→ EXERCISE REQUIREMENTS: Decide whether each statement agrees with the transcript below, answering yes or no and quoting the deciding words from it: (a) the speaker says cooking every day is needed to keep a divorced man happy; (b) the speaker recommends twice divorced men; (c) the speaker says divorced men can be almost more excited to marry than never married men.

→ SUPPLIED TEXT:
==*==

You got to go for the, you got to go for the divorce men, ladies.
Because also, you're going to be better.
Like, all you have to do is not get fat.
Like, the ex-wife got fat.
She stopped sleeping with her husband.
She was a bitch, right?
So, I mean, that's that's so you're applying to this job and you just smile, uh, do a glut gluck 9,000.
You don't even you could cook like once a week and Uber eats the rest and he's happy.
Man is happy now.
Someone asked, Well, what about three times divorced men?
Well, you might have to, you know, what third, a guy divorced twice, it might be the employer, it might be the employer.
I don't know if I recommend twice divorced men, not always like Trump, right?
He was twice divorced and now he's happily married.
That's a problem.
Like, I do these pauses and I think, but on stage, everyone's watching you think.
That's where, that's where I get, you know.
The other thing about divorced men, that's great, right?
Is that to be honest, a lot of divorced men, it's really weird.
You would think, and I can just speak to my experience dating, right?
You would think that they're done.
They're like, I'm never going to get married again.
That's what you would think, right?
But in fact, a lot of times they hate being wrong and they still believe in marriage for whatever fucked up reason, right?
I mean, these guys, they'll just keep, they'll keep signing up, you know.
And so they're actually almost more excited to get married than never married guys.
You know, I can't explain it.
Maybe you've had a different experience.
I don't know.
But it just in my experience, like they, they're like, no, I just picked the wrong woman.
It was just the wrong woman.
It's not this institution.
It's not my religion.
It was just that bitch.
And then you come in and you smile.
And that's all you got to do.
That's all you got to do.
Yeah.
And so that's, you know, I was going to do maybe a stand-up bit on that.
You know, these are the jokes.
I was maybe thinking of a stand-up bit on, I was maybe, it's tough.
It's tough because the thing I want to do a stand-up bid on also makes me look bad a little bit.
I get roasted enough.
You know what I mean?
It's like, ah, but it's kind of funny.
It's kind of funny.
I don't know.
And then I could just talk, oh, my last stand-up bit is about being a woman is like being in the special Olympics.
Okay.
This is my last one.
Okay.
Because, you know, if you go to the special Olympics, right?
And you see like the kid in the wheelchair running, there's something inspirational about the kid in the wheelchair being able to go really fast, right?
Like he's like, you know, he's like pushing out.
I just hit my arm.
You see retarded women, right?
Like, there's something inspirational about like, and it's kind of like when you see a woman doing a man's job, there's something kind of inspirational about it, right?
Where you're like, wow, that's a woman doing that job.
Like, that's kind of, you know, but it's still the Special Olympics, right?

==*==

→ EXTRACTED DATA:
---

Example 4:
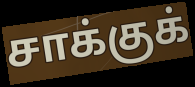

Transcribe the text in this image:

சாக்குக்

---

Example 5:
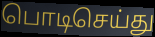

==*==

→ THE ANSWER:
(a) No: "you could cook like once a week and Uber eats the rest and he's happy."
(b) No: "I don't know if I recommend twice divorced men"
(c) Yes: "And so they're actually almost more excited to get married than never married guys."